I share this here because many people are just not beginning to ask why, and I want to do my small part to try to tell at least a mere fraction of the story, of which none of us (besides Indigenous folks of this place, rocks, seas and trees themselves) know the true extent.

These contributing factors have permanently altered the hydrologic cycle in California, allowing for the amassing of fuel and ultimately, a huge alteration in ecosystem function cross-bioregionally. Simply attributing everything to “climate change” is, in my opinion, a dangerous generalization and a tactic of bypassing the grim story of what’s truly unfolded on these lands - a story that’s incredibly painful and challenging to sit with.

But unless we sit in the fire of the truth and realize how we got here, how can we possibly find a way to repair, to heal, to face the consequences of our impact head on and begin align our actions with our awareness?

Fire lives here. Fire lives on this land, as it has for thousands of years before this generation and as it will continue to do so far into the future. We cannot wish it away. We can try to fight it, to no avail. As we very well now know, if we wage war against fire, fire will win. All who choose to live on these lands must learn to dance with it, befriend it, co-exist with it, adapt with it, as the Indigenous peoples of this land have for thousands of years and continue to do to this day (https://www.culturalfire.org)

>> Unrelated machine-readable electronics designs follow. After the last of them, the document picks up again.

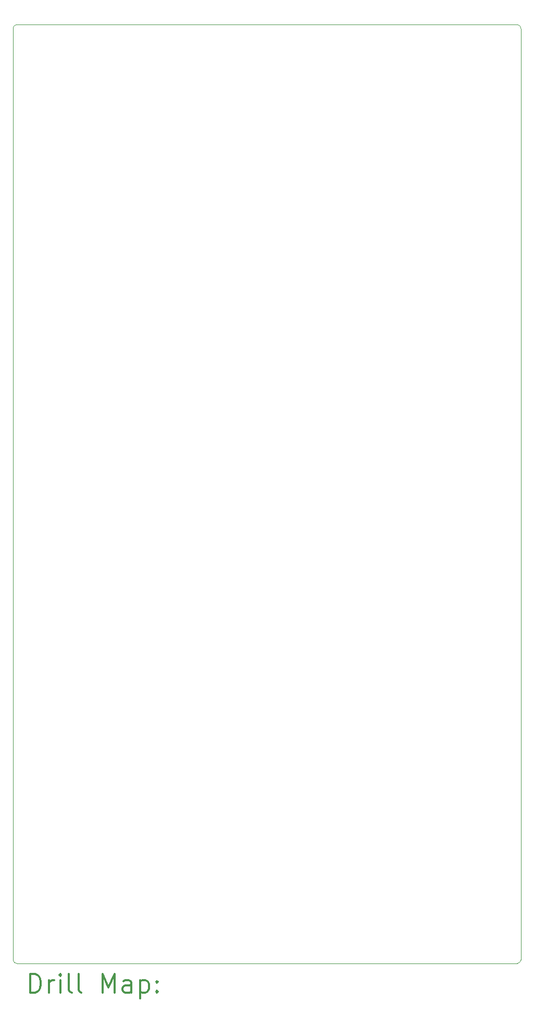
<source format=gbr>
%FSLAX45Y45*%
G04 Gerber Fmt 4.5, Leading zero omitted, Abs format (unit mm)*
G04 Created by KiCad (PCBNEW (5.1.9)-1) date 2022-04-18 13:04:57*
%MOMM*%
%LPD*%
G01*
G04 APERTURE LIST*
%TA.AperFunction,Profile*%
%ADD10C,0.100000*%
%TD*%
%ADD11C,0.200000*%
%ADD12C,0.300000*%
G04 APERTURE END LIST*
D10*
X10096500Y-1270000D02*
G75*
G02*
X10160000Y-1333500I0J-63500D01*
G01*
X1905000Y-1333500D02*
G75*
G02*
X1968500Y-1270000I63500J0D01*
G01*
X1968500Y-16510000D02*
G75*
G02*
X1905000Y-16446500I0J63500D01*
G01*
X10160000Y-16446500D02*
G75*
G02*
X10096500Y-16510000I-63500J0D01*
G01*
X10160000Y-1333500D02*
X10160000Y-16446500D01*
X1968500Y-1270000D02*
X10096500Y-1270000D01*
X1905000Y-16446500D02*
X1905000Y-1333500D01*
X10096500Y-16510000D02*
X1968500Y-16510000D01*
D11*
D12*
X2186428Y-16980714D02*
X2186428Y-16680714D01*
X2257857Y-16680714D01*
X2300714Y-16695000D01*
X2329286Y-16723571D01*
X2343571Y-16752143D01*
X2357857Y-16809286D01*
X2357857Y-16852143D01*
X2343571Y-16909286D01*
X2329286Y-16937857D01*
X2300714Y-16966429D01*
X2257857Y-16980714D01*
X2186428Y-16980714D01*
X2486428Y-16980714D02*
X2486428Y-16780714D01*
X2486428Y-16837857D02*
X2500714Y-16809286D01*
X2515000Y-16795000D01*
X2543571Y-16780714D01*
X2572143Y-16780714D01*
X2672143Y-16980714D02*
X2672143Y-16780714D01*
X2672143Y-16680714D02*
X2657857Y-16695000D01*
X2672143Y-16709286D01*
X2686428Y-16695000D01*
X2672143Y-16680714D01*
X2672143Y-16709286D01*
X2857857Y-16980714D02*
X2829286Y-16966429D01*
X2815000Y-16937857D01*
X2815000Y-16680714D01*
X3015000Y-16980714D02*
X2986428Y-16966429D01*
X2972143Y-16937857D01*
X2972143Y-16680714D01*
X3357857Y-16980714D02*
X3357857Y-16680714D01*
X3457857Y-16895000D01*
X3557857Y-16680714D01*
X3557857Y-16980714D01*
X3829286Y-16980714D02*
X3829286Y-16823572D01*
X3815000Y-16795000D01*
X3786428Y-16780714D01*
X3729286Y-16780714D01*
X3700714Y-16795000D01*
X3829286Y-16966429D02*
X3800714Y-16980714D01*
X3729286Y-16980714D01*
X3700714Y-16966429D01*
X3686428Y-16937857D01*
X3686428Y-16909286D01*
X3700714Y-16880714D01*
X3729286Y-16866429D01*
X3800714Y-16866429D01*
X3829286Y-16852143D01*
X3972143Y-16780714D02*
X3972143Y-17080714D01*
X3972143Y-16795000D02*
X4000714Y-16780714D01*
X4057857Y-16780714D01*
X4086428Y-16795000D01*
X4100714Y-16809286D01*
X4115000Y-16837857D01*
X4115000Y-16923572D01*
X4100714Y-16952143D01*
X4086428Y-16966429D01*
X4057857Y-16980714D01*
X4000714Y-16980714D01*
X3972143Y-16966429D01*
X4243571Y-16952143D02*
X4257857Y-16966429D01*
X4243571Y-16980714D01*
X4229286Y-16966429D01*
X4243571Y-16952143D01*
X4243571Y-16980714D01*
X4243571Y-16795000D02*
X4257857Y-16809286D01*
X4243571Y-16823572D01*
X4229286Y-16809286D01*
X4243571Y-16795000D01*
X4243571Y-16823572D01*
M02*

</source>
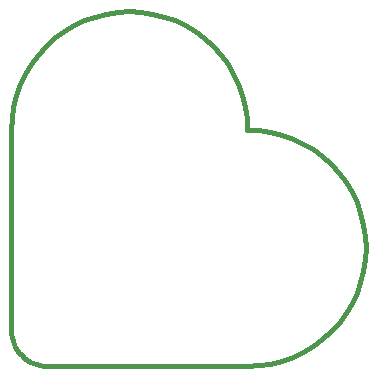
<source format=gko>
%FSLAX33Y33*%
%MOMM*%
%ADD10C,0.381*%
D10*
%LNpath-0*%
G01*
X19500Y0D02*
X19750Y0012D01*
X20000Y0*
X20980Y0048*
X21951Y0192*
X22903Y0431*
X23827Y0761*
X24714Y1181*
X25556Y1685*
X26344Y2270*
X27071Y2929*
X27730Y3656*
X28315Y4444*
X28819Y5286*
X29239Y6173*
X29569Y7097*
X29808Y8049*
X29952Y9020*
X30000Y10000*
X29952Y10980*
X29808Y11951*
X29569Y12903*
X29239Y13827*
X28819Y14714*
X28315Y15556*
X27730Y16344*
X27071Y17071*
X26344Y17730*
X25556Y18315*
X24714Y18819*
X23827Y19239*
X22903Y19569*
X21951Y19808*
X20980Y19952*
X20000Y20000*
X19952Y20980*
X19808Y21951*
X19569Y22903*
X19239Y23827*
X18819Y24714*
X18315Y25556*
X17730Y26344*
X17071Y27071*
X16344Y27730*
X15556Y28315*
X14714Y28819*
X13827Y29239*
X12903Y29569*
X11951Y29808*
X10980Y29952*
X10000Y30000*
X9020Y29952*
X8049Y29808*
X7097Y29569*
X6173Y29239*
X5286Y28819*
X4444Y28315*
X3656Y27730*
X2929Y27071*
X2270Y26344*
X1685Y25556*
X1181Y24714*
X0761Y23827*
X0431Y22903*
X0192Y21951*
X0048Y20980*
X0Y20000*
X0012Y19750*
X0Y19500*
X0Y3000*
X0014Y2706*
X0058Y2415*
X0129Y2129*
X0228Y1852*
X0354Y1586*
X0506Y1333*
X0681Y1097*
X0879Y0879*
X1097Y0681*
X1333Y0506*
X1586Y0354*
X1852Y0228*
X2129Y0129*
X2415Y0058*
X2706Y0014*
X3000Y0*
X19500Y0*
%LNmechanical details_traces*%
M02*
</source>
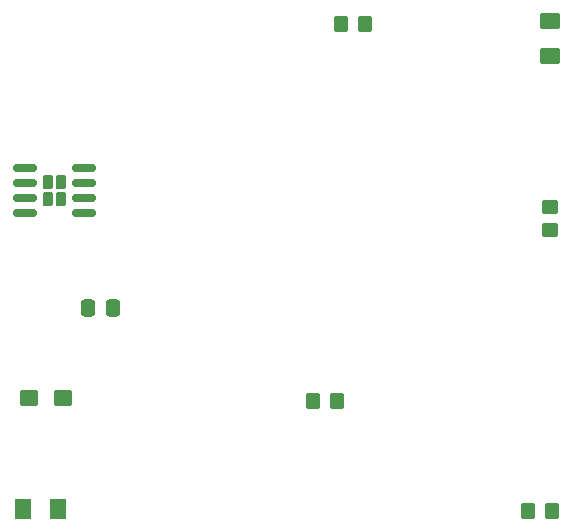
<source format=gbr>
%TF.GenerationSoftware,KiCad,Pcbnew,(6.0.11-0)*%
%TF.CreationDate,2023-03-02T14:01:40-08:00*%
%TF.ProjectId,KICAD Part Two,4b494341-4420-4506-9172-742054776f2e,rev?*%
%TF.SameCoordinates,Original*%
%TF.FileFunction,Paste,Top*%
%TF.FilePolarity,Positive*%
%FSLAX46Y46*%
G04 Gerber Fmt 4.6, Leading zero omitted, Abs format (unit mm)*
G04 Created by KiCad (PCBNEW (6.0.11-0)) date 2023-03-02 14:01:40*
%MOMM*%
%LPD*%
G01*
G04 APERTURE LIST*
G04 Aperture macros list*
%AMRoundRect*
0 Rectangle with rounded corners*
0 $1 Rounding radius*
0 $2 $3 $4 $5 $6 $7 $8 $9 X,Y pos of 4 corners*
0 Add a 4 corners polygon primitive as box body*
4,1,4,$2,$3,$4,$5,$6,$7,$8,$9,$2,$3,0*
0 Add four circle primitives for the rounded corners*
1,1,$1+$1,$2,$3*
1,1,$1+$1,$4,$5*
1,1,$1+$1,$6,$7*
1,1,$1+$1,$8,$9*
0 Add four rect primitives between the rounded corners*
20,1,$1+$1,$2,$3,$4,$5,0*
20,1,$1+$1,$4,$5,$6,$7,0*
20,1,$1+$1,$6,$7,$8,$9,0*
20,1,$1+$1,$8,$9,$2,$3,0*%
G04 Aperture macros list end*
%ADD10RoundRect,0.250000X0.337500X0.475000X-0.337500X0.475000X-0.337500X-0.475000X0.337500X-0.475000X0*%
%ADD11RoundRect,0.250000X0.450000X-0.350000X0.450000X0.350000X-0.450000X0.350000X-0.450000X-0.350000X0*%
%ADD12RoundRect,0.250001X-0.462499X-0.624999X0.462499X-0.624999X0.462499X0.624999X-0.462499X0.624999X0*%
%ADD13RoundRect,0.250000X0.350000X0.450000X-0.350000X0.450000X-0.350000X-0.450000X0.350000X-0.450000X0*%
%ADD14RoundRect,0.250000X0.537500X0.425000X-0.537500X0.425000X-0.537500X-0.425000X0.537500X-0.425000X0*%
%ADD15RoundRect,0.250000X-0.350000X-0.450000X0.350000X-0.450000X0.350000X0.450000X-0.350000X0.450000X0*%
%ADD16RoundRect,0.230000X-0.230000X-0.375000X0.230000X-0.375000X0.230000X0.375000X-0.230000X0.375000X0*%
%ADD17RoundRect,0.150000X-0.825000X-0.150000X0.825000X-0.150000X0.825000X0.150000X-0.825000X0.150000X0*%
%ADD18RoundRect,0.250001X0.624999X-0.462499X0.624999X0.462499X-0.624999X0.462499X-0.624999X-0.462499X0*%
G04 APERTURE END LIST*
D10*
%TO.C,C2*%
X191537500Y-109220000D03*
X189462500Y-109220000D03*
%TD*%
D11*
%TO.C,R3*%
X228600000Y-102600000D03*
X228600000Y-100600000D03*
%TD*%
D12*
%TO.C,D2*%
X183932500Y-126200000D03*
X186907500Y-126200000D03*
%TD*%
D13*
%TO.C,R4*%
X228725000Y-126335000D03*
X226725000Y-126335000D03*
%TD*%
D14*
%TO.C,C1*%
X187317500Y-116830000D03*
X184442500Y-116830000D03*
%TD*%
D15*
%TO.C,R1*%
X210905872Y-85110000D03*
X212905872Y-85110000D03*
%TD*%
D16*
%TO.C,U1*%
X187175000Y-98495000D03*
X186035000Y-99995000D03*
X186035000Y-98495000D03*
X187175000Y-99995000D03*
D17*
X184130000Y-97340000D03*
X184130000Y-98610000D03*
X184130000Y-99880000D03*
X184130000Y-101150000D03*
X189080000Y-101150000D03*
X189080000Y-99880000D03*
X189080000Y-98610000D03*
X189080000Y-97340000D03*
%TD*%
D18*
%TO.C,D1*%
X228600000Y-87847500D03*
X228600000Y-84872500D03*
%TD*%
D13*
%TO.C,R2*%
X210510000Y-117020000D03*
X208510000Y-117020000D03*
%TD*%
M02*

</source>
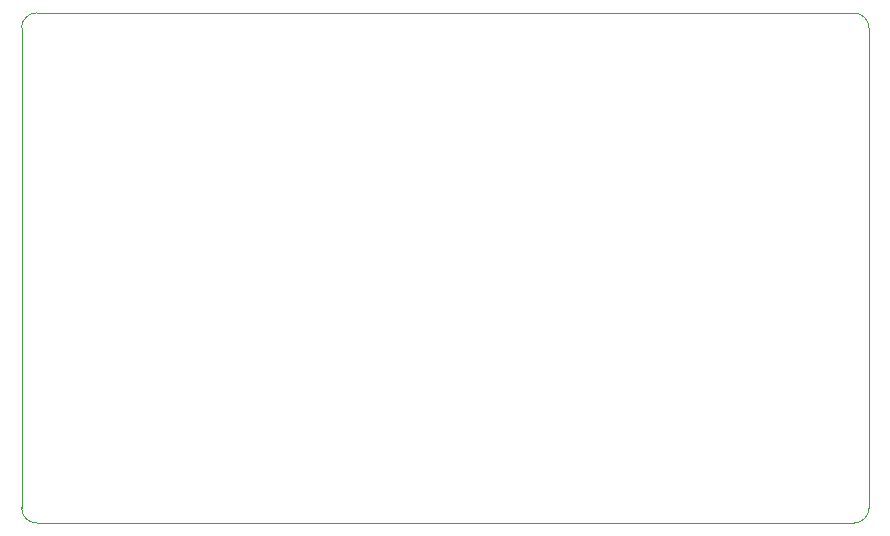
<source format=gbr>
%TF.GenerationSoftware,KiCad,Pcbnew,(6.0.0)*%
%TF.CreationDate,2022-03-21T15:13:20+09:00*%
%TF.ProjectId,MotorDriver base unit,4d6f746f-7244-4726-9976-657220626173,rev?*%
%TF.SameCoordinates,Original*%
%TF.FileFunction,Profile,NP*%
%FSLAX46Y46*%
G04 Gerber Fmt 4.6, Leading zero omitted, Abs format (unit mm)*
G04 Created by KiCad (PCBNEW (6.0.0)) date 2022-03-21 15:13:20*
%MOMM*%
%LPD*%
G01*
G04 APERTURE LIST*
%TA.AperFunction,Profile*%
%ADD10C,0.050000*%
%TD*%
G04 APERTURE END LIST*
D10*
X108585000Y-79375000D02*
G75*
G03*
X107315000Y-80645000I-1J-1269999D01*
G01*
X107315000Y-121285000D02*
X107315000Y-80645000D01*
X108585000Y-79375000D02*
X177800000Y-79375000D01*
X179070000Y-80645000D02*
X179070000Y-121285000D01*
X177800000Y-122555000D02*
X108585000Y-122555000D01*
X177800000Y-122555000D02*
G75*
G03*
X179070000Y-121285000I1J1269999D01*
G01*
X107315000Y-121285000D02*
G75*
G03*
X108585000Y-122555000I1269999J-1D01*
G01*
X179070000Y-80645000D02*
G75*
G03*
X177800000Y-79375000I-1269999J1D01*
G01*
M02*

</source>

I greive from the marrow of my bones for the human and more than human communities of modernity who suffer from the repercussions of this human-made, colonial imbalance, And, I also hold faith that there is opportunity for unimaginable healing - a literal phoenix rising from the ashes. For underneath it all, life creates the conditions conducive to life.

But how do we live in mutualistic, collaborative symbiosis with such a fierce, powerful force when we live within societal structures and cultural paradigms that reinforce colonial notions which demonize, scrutinize and subsequently repress fire on the land?

I do not have the answers, but underneath the smoke of delusion, I feel hope.

Due to the complex, systemic nature of these issues, there isn’t going to be a magical silver bullet solution that rises out of the ashes. There will be no single umbrella approach to social, cultural, ecological regeneration that re-directs the course of climate augmentation, continued racial/cultural oppression, and overshoot of planetary boundaries. Rather, I see change coming from collectives of many small, local unifications and their unique processes of remembering our inherent participatory nature and inextricable interdependence with the lands, beings, and systems that give us life.

Let’s talk about how, and then, go do it.

Our human and non human families are waiting for us.